According to Philip Werle, President and founder of the Intercontinental Commodity Exchange (ICE) Dubai, “The consumer often ignores the fact that the price of the raw material - i.e., the price of wheat in your granola - only represents a relatively small part of the price you are paying.
"There are many costs, like transportation, who depend on the oil price, storage, financing, packaging, store rent and margin for the supermarket, which have an influence on the product price.
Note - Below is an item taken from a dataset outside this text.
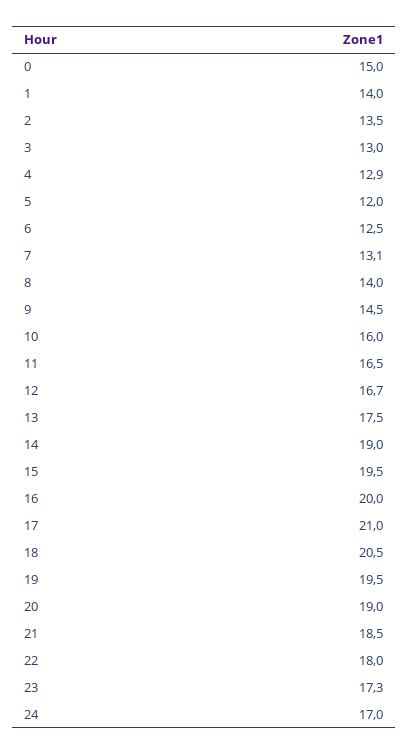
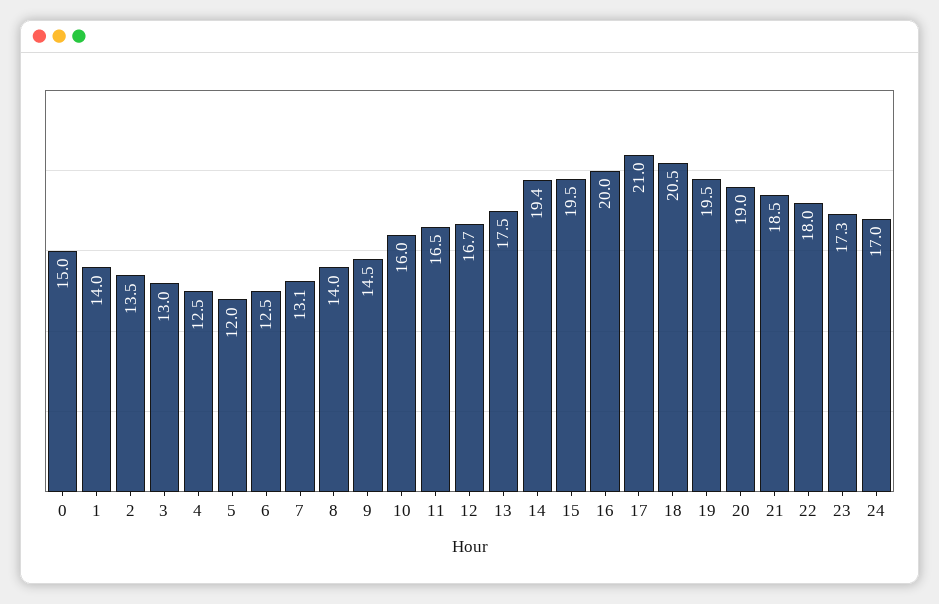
4: 12.9 -> 12.5
14: 19 -> 19.4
“On many occasions the oil price has a bigger effect on the consumer prices, than a price increase for the raw material (coffee, cocoa, flour, etc.) itself.”
But companies like Agthia have also benefited from going as wide as possible to source its food commodity requirements. For instance, it had to look to other suppliers when India put a stop to wheat exports from the country.
“We have never been out of stock on any of our key ingredients,” said Smith. “That comes from having quite a diversified supply network for the grains we import. It’s that ability to react to supply changes or whatever’s going on in the market that’s helped us.”
The Abu Dhabi company saw 7% plus gains on revenue and net profit during 2024, with the bottom-line totaling Dh321.8 million. This came from revenues of Dh4.9 billion, with the snacking, agri-business and water and food divisions contributing the most. (Excluding Egypt’s currency devaluation, Agthia’s top-line would have seen a 16.7% growth.)
Another trend that’s defined Agthia’s activity in the last 4 years has been its acquisition spree, which has helped it widen its network across the region. There have also been new capacity expansions outside of the UAE.
But, in the recent past, Agthia has slowed down on that level of M&A action. “We consolidated all the acquisitions from 2021-22 into our business, quite successfully,” said Smith. “And from 2023 onwards, there’s the increase on the inflationary environment, which went with interest rates going up. The cost of financing increased, and we were careful about new deals.
“We will continue to look at M&A deals, but ones that’s a right fit for the business and for our shareholders.”